*Texte à analyser*
┄┄┄┄┄┄┄┄┄┄

[Ciné] « Les éléphants dans la brume », un thriller transgenre népalais

Une jeune fille transgenre disparait d’un village népalais implanté au cœur d’une forêt peuplée d’éléphants sauvages. Véritable thriller, « Les éléphants dans la brume » n’a rien à voir avec un film animalier et touche au but par son côté mystique. Poignant

Drôle de film que ce « Les éléphants dans la brume » du cinéaste népalais Abinash Bikram Shah. Il montre le mal de vivre d’une communauté Kinnar au sein d’un village népalais. Ce groupe transgenre fascine autant qu’il terrorise la population locale du fait de ses prétendus pouvoirs sacrés. Les bénédictions sont supposées apporter la fortune, mais on craint les malédictions.

Une mère de famille transgenre.

Entre tradition et modernité, Apsara, en passe d’être émasculée, vit en opposition à sa mère, Pirati, la mère de famille transgenre. Celle-ci rêve de partir à New-Delhi avec son amoureux mais, en bonne matrone, elle doit encore faire bonne figure face à la communauté. Ses projets seront de toutes façons bientôt mis à mal par la disparition d’Apasara, la plus turbulente de ses filles adoptives.

Le drame social tourne au thriller.

Pirati va alors remuer ciel et mer pour retrouver son enfant chéri, disparu dans la forêt des éléphants sacrés, mais personne, même pas le petit ami d’Apsara, un sale type, ne semble concerné. Pas facile alors pour Pirati, habituée à vivre en autarcie à la lisière de la forêt sacrée avec sa petite famille recomposée, de se confronter au monde des binaires, mais, prête à tout, pour retrouver sa fille ou tout du moins savoir ce qu’elle est devenue, elle va faire face à l’hostilité aussi bête que méchante des habitants du village. Même la police, dirigée par des femmes, semble démunie dans ce thriller viscéral d’un nouveau genre.

┄┄┄┄┄┄┄┄┄┄

*Données de l'exercice*
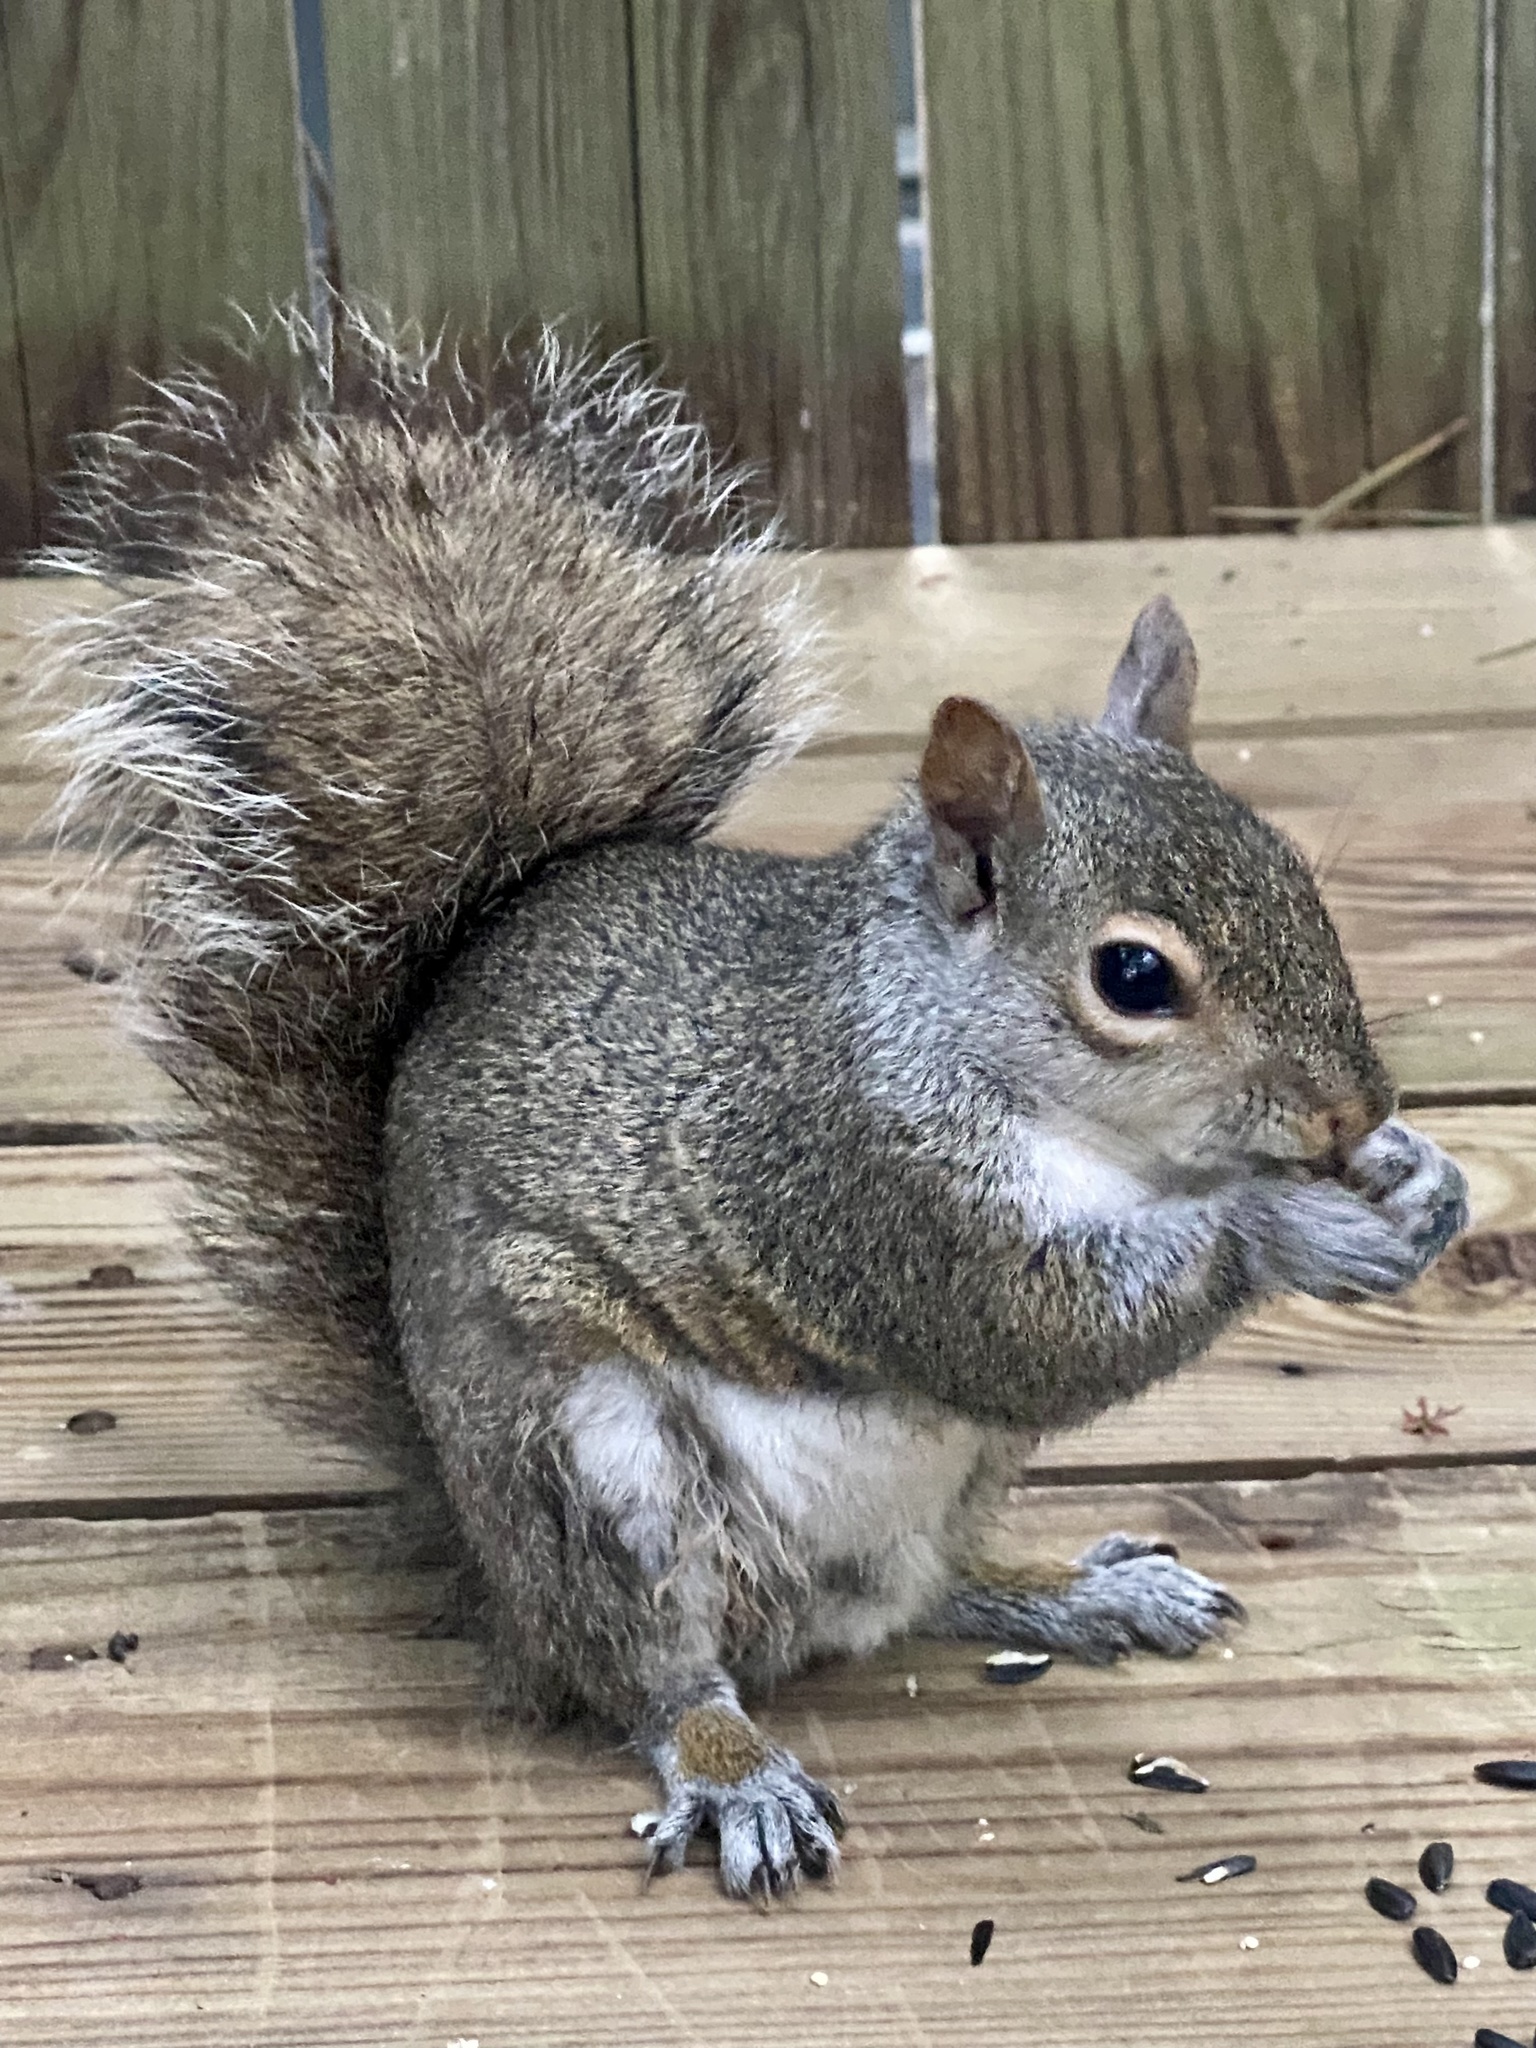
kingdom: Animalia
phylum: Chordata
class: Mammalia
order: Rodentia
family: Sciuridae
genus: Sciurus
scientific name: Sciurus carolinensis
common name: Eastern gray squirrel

┄┄┄┄┄┄┄┄┄┄

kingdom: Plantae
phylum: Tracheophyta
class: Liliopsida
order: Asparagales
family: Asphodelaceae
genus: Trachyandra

┄┄┄┄┄┄┄┄┄┄

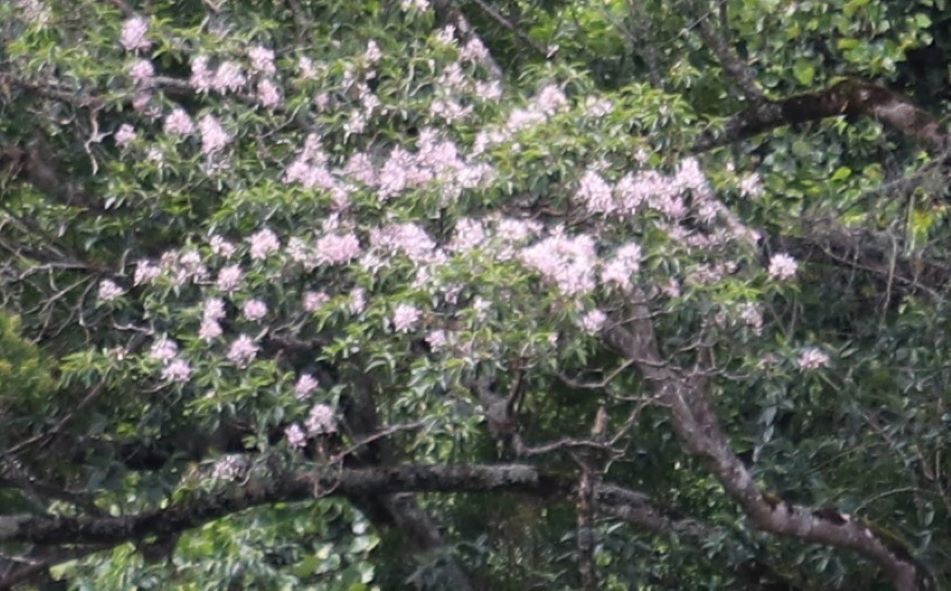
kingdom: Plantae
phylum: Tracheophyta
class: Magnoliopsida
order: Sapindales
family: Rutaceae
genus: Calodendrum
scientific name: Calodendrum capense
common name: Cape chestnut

┄┄┄┄┄┄┄┄┄┄

*Consignes à suivre*
[1] Selon la critique du film « Les éléphants dans la brume », dans quelle ville Pirati rêve-t-elle de partir avec son amoureux ?
[2] Dans la critique, reprenez tout ce qui va de « Une mère de » jusqu'à « tourne au thriller. » en renommant « New-Delhi » en « Katmandou ».

*Corrigés ci-dessous*
[1] À New-Delhi.

[2]
Une mère de famille transgenre.

Entre tradition et modernité, Apsara, en passe d’être émasculée, vit en opposition à sa mère, Pirati, la mère de famille transgenre. Celle-ci rêve de partir à Katmandou avec son amoureux mais, en bonne matrone, elle doit encore faire bonne figure face à la communauté. Ses projets seront de toutes façons bientôt mis à mal par la disparition d’Apasara, la plus turbulente de ses filles adoptives.

Le drame social tourne au thriller.